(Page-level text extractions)
== Segment start ==

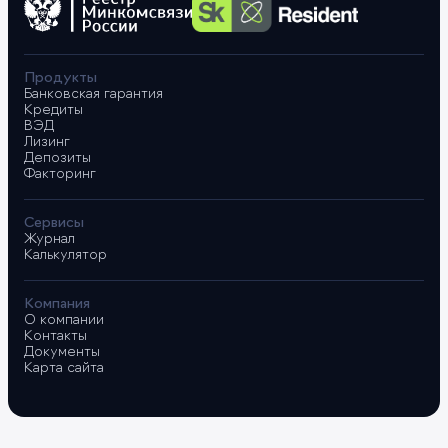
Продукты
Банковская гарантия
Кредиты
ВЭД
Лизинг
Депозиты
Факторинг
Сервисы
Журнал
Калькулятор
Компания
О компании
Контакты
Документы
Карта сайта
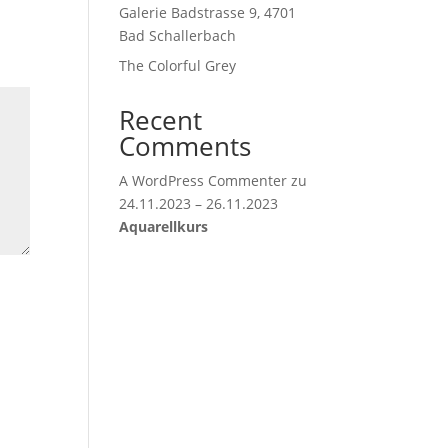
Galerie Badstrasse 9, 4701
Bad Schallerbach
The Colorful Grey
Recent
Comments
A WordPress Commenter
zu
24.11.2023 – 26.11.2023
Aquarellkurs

== Segment end ==
== Segment start ==

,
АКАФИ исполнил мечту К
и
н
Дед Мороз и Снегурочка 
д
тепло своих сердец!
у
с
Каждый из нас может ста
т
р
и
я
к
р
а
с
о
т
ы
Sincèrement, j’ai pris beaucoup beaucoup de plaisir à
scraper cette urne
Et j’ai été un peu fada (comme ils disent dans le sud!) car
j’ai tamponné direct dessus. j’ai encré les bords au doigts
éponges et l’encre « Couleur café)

== Segment end ==

Problem to solve: Exercise for the records above: copy only the lines from the one with "Калькулятор" to the one with "Aquarellkurs", both ends kept, and drop the pictures.

Result below:
Калькулятор
Компания
О компании
Контакты
Документы
Карта сайта
Galerie Badstrasse 9, 4701
Bad Schallerbach
The Colorful Grey
Recent
Comments
A WordPress Commenter
zu
24.11.2023 – 26.11.2023
Aquarellkurs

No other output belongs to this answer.